The "Galen Institute" is pushing some studies
here
that make pretty questionable claims that
Consumerism is working in the health
sector, with a number of studies showing that companies and individuals who move to Health Savings Accounts and similar plans experience lower costs while maintaining access to needed
health care.
I have no problem with HSA's. I just don't like the way they are sold as "insurance" or as an alternative to insurance - or even worse, by the Bushites, as a solution to the health care crisis. This article is just very questionable numbers trying to push that agenda.
I talk about why on the inside ...
An HSA is a tax-free savings plan. Period. It doesn't pay anything
for you. It is
your money you're spending. I can't stand when people tell me how great it is that they can roll over the money at the end of the year. I say "you mean your employer is letting you keep your own money? How amazing!"
When a company takes away insurance and gives you an HSA, they're basically saying: "now you can pay for your health care with your own money". How is that a better deal than insurance?
(Yes, I know that some employers contribute to the HSA account. They consider that part of your wages and so should you. It's still your money.)
Here are my specific problems with the studies in this article:
- Every study is performed by a company that sells HSA's. Not exactly objective. And most of the companies are trying desparately to find a product that will steer small businesses away from traditional carriers so they can grow their own business (for instance, that's e-healthinsurance.com's entire business strategy, and they did one of the main studies quoted here). So there is a huge incentive to make HSA's look good for these companies. If e-healthinsurance.com can convince small businesses that HSA's are good ideas, they can sell more HSA's to companies who currently deal with the big brokers or directly with the big boys (Cigna, BlueCross, etc.)
- The studies claim that HSA's "save costs" for companies. Well of course they do! They cause employees to spend their own money on care. It's the employee's money that's in that account. It's deducted from their paycheck.

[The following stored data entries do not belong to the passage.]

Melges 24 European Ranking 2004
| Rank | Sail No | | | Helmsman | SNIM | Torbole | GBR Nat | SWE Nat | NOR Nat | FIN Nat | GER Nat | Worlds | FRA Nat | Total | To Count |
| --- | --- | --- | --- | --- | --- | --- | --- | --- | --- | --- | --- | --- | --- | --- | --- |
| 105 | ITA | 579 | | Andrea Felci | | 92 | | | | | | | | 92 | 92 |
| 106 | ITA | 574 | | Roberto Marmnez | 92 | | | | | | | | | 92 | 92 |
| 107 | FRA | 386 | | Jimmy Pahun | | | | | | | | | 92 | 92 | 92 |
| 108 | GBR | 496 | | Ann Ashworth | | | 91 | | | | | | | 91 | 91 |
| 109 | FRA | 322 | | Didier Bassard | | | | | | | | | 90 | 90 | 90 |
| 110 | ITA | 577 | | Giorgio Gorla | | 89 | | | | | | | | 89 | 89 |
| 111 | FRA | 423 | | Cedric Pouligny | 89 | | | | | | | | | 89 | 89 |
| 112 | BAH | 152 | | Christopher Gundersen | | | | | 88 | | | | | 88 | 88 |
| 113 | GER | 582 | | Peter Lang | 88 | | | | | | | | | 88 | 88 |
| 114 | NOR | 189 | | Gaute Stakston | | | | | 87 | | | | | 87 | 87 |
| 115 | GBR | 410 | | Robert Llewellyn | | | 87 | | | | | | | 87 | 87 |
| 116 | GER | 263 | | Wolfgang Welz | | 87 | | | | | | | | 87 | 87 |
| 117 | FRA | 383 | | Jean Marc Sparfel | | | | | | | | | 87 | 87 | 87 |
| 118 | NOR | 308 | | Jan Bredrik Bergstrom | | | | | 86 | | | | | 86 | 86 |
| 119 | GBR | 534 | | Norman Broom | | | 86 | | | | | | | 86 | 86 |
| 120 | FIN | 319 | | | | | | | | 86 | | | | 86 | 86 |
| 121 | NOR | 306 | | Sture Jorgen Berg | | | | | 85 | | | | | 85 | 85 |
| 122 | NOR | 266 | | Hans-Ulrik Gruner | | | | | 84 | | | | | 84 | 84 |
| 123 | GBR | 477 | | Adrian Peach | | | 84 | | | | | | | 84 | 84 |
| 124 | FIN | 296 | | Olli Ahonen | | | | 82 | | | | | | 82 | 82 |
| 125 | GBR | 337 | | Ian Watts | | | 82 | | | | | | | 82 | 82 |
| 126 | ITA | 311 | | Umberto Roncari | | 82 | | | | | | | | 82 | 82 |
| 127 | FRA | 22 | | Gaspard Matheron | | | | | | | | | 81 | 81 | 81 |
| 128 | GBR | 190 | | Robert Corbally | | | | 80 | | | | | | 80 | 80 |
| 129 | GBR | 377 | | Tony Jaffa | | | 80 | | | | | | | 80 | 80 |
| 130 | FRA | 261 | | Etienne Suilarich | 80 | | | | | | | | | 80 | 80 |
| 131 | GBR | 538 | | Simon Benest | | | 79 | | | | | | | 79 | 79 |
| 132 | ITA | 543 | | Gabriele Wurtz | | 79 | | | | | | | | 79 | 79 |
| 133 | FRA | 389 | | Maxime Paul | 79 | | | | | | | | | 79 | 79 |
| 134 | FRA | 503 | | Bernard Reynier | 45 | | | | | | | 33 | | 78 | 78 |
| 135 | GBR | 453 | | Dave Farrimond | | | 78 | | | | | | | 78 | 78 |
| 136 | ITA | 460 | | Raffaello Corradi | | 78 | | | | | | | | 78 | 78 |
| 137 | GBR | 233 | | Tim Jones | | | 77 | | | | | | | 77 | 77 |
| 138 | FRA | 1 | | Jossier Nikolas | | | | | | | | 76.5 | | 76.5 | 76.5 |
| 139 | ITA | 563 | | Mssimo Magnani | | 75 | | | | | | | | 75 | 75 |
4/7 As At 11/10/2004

- The studies tout the "benefit" of "flexibility" for employees using HSA's as opposed to traditional insurance. Well, again, of course it should be flexible: it's MY money! I should be able to use it however I want! And note: it shouldn't be an amazing benefit to be able to use your health plan to see a specialist you need to see - the problem is that insurance doesn't allow that.
- The studies rave about how the "critics were wrong", and HSA's are not just attractive to the rich - poor people are purchasing them too. The main stat is "40% of HSA-eligble plan purchasers earned $50,000 or less annually."
Now, a "HSA-eligible plan" refers to a high-deductible insurance plan which is paired with an HSA. These plans are way cheaper than lower deductible plan, for the obvious reason that they are terrible plans because they only pay out after you spend a lot (I think $2000, but maybe $1000) of your own money. SO: they are surprised that
poorer people are purchasing
cheaper insurance? Wow, what a shocker.
5. They make a lot of claims about increase in preventative care among HSA users, and even quote participants who supposedly chose to start taking care of themselves because, for the first time, they realized it would save them money.
Maybe this is true, but I find it incredible. This is claiming that people are motivated by cost savings of a MAXIMUM of $2,000 / yr (max of HSA $) - assuming that through healthy living they can drive their utilization to ZERO.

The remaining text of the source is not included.